START RECORDED DATA
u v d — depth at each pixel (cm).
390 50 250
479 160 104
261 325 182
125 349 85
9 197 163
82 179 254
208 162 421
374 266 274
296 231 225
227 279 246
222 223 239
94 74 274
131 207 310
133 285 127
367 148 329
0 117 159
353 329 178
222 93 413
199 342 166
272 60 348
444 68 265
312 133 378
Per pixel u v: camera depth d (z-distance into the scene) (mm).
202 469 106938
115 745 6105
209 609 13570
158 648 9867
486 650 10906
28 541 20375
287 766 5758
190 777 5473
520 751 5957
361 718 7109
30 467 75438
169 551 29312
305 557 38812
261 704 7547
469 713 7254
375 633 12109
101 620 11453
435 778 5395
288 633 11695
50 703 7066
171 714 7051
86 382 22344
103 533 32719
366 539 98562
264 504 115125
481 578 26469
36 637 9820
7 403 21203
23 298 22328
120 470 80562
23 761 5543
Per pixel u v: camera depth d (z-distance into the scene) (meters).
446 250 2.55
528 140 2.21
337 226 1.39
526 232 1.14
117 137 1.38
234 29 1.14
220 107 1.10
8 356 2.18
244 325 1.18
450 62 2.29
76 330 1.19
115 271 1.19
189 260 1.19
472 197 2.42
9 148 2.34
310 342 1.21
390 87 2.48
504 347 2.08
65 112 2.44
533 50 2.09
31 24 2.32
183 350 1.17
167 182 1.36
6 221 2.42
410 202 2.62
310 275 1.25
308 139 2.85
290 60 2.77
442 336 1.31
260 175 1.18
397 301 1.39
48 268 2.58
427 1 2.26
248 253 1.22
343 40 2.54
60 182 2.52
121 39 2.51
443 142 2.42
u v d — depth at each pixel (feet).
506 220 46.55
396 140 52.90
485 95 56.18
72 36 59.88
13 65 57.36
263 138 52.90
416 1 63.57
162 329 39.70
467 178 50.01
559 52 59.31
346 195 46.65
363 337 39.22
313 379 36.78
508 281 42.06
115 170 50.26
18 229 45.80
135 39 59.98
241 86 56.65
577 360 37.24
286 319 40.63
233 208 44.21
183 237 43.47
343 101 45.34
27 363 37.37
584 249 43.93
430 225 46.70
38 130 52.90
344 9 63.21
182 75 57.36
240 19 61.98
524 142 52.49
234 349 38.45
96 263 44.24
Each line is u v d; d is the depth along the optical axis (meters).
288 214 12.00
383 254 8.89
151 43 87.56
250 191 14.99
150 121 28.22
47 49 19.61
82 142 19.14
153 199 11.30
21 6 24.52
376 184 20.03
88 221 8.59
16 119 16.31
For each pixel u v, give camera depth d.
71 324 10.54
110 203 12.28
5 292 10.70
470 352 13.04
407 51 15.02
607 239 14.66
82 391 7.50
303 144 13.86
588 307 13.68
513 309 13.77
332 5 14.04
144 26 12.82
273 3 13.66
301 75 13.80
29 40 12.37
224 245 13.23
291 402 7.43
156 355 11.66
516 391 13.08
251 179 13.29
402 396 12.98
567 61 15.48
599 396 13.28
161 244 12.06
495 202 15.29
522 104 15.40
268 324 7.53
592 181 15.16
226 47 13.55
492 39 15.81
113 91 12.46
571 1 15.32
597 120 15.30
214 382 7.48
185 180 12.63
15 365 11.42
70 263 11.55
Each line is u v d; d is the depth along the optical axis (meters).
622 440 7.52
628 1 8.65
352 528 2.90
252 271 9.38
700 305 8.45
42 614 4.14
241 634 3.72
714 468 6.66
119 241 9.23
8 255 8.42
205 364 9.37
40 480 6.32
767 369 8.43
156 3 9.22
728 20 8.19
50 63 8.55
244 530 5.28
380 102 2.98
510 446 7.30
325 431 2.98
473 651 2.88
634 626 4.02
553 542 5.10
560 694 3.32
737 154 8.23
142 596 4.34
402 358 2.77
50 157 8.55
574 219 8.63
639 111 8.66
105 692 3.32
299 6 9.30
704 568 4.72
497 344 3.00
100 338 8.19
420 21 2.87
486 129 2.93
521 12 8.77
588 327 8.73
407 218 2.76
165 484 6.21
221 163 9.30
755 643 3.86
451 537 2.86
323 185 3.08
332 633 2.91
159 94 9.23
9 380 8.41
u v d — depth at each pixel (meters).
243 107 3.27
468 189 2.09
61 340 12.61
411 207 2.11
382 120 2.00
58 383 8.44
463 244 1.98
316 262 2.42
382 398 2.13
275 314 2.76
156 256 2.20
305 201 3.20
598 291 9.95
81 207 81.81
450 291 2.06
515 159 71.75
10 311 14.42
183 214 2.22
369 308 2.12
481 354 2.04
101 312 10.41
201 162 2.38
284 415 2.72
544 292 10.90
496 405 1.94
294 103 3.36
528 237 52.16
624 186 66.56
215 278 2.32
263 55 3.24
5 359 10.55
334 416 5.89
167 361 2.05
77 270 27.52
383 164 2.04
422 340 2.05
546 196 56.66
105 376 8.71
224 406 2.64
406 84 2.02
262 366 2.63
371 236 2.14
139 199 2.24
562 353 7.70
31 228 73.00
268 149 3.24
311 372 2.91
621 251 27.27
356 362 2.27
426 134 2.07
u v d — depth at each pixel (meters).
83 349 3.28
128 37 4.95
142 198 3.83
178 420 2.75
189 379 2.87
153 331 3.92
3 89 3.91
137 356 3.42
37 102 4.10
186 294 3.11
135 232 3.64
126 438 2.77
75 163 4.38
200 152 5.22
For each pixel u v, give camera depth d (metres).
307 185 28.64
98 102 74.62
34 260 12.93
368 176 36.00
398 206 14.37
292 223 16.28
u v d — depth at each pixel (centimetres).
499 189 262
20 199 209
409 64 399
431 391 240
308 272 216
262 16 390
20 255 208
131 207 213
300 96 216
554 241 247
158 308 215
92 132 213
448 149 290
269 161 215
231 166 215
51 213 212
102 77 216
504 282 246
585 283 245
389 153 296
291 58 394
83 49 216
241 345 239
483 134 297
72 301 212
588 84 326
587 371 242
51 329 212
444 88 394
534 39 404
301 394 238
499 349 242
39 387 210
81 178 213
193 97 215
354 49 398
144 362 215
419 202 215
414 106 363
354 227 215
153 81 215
END RECORDED DATA
Above are the records; print exactly the lines from the line with "86 382 22344" to the line with "18 229 45.80", including both, and nothing else.

#### TASK SOLUTION:
86 382 22344
103 533 32719
366 539 98562
264 504 115125
481 578 26469
36 637 9820
7 403 21203
23 298 22328
120 470 80562
23 761 5543
Per pixel u v: camera depth d (z-distance into the scene) (meters).
446 250 2.55
528 140 2.21
337 226 1.39
526 232 1.14
117 137 1.38
234 29 1.14
220 107 1.10
8 356 2.18
244 325 1.18
450 62 2.29
76 330 1.19
115 271 1.19
189 260 1.19
472 197 2.42
9 148 2.34
310 342 1.21
390 87 2.48
504 347 2.08
65 112 2.44
533 50 2.09
31 24 2.32
183 350 1.17
167 182 1.36
6 221 2.42
410 202 2.62
310 275 1.25
308 139 2.85
290 60 2.77
442 336 1.31
260 175 1.18
397 301 1.39
48 268 2.58
427 1 2.26
248 253 1.22
343 40 2.54
60 182 2.52
121 39 2.51
443 142 2.42
u v d — depth at each pixel (feet).
506 220 46.55
396 140 52.90
485 95 56.18
72 36 59.88
13 65 57.36
263 138 52.90
416 1 63.57
162 329 39.70
467 178 50.01
559 52 59.31
346 195 46.65
363 337 39.22
313 379 36.78
508 281 42.06
115 170 50.26
18 229 45.80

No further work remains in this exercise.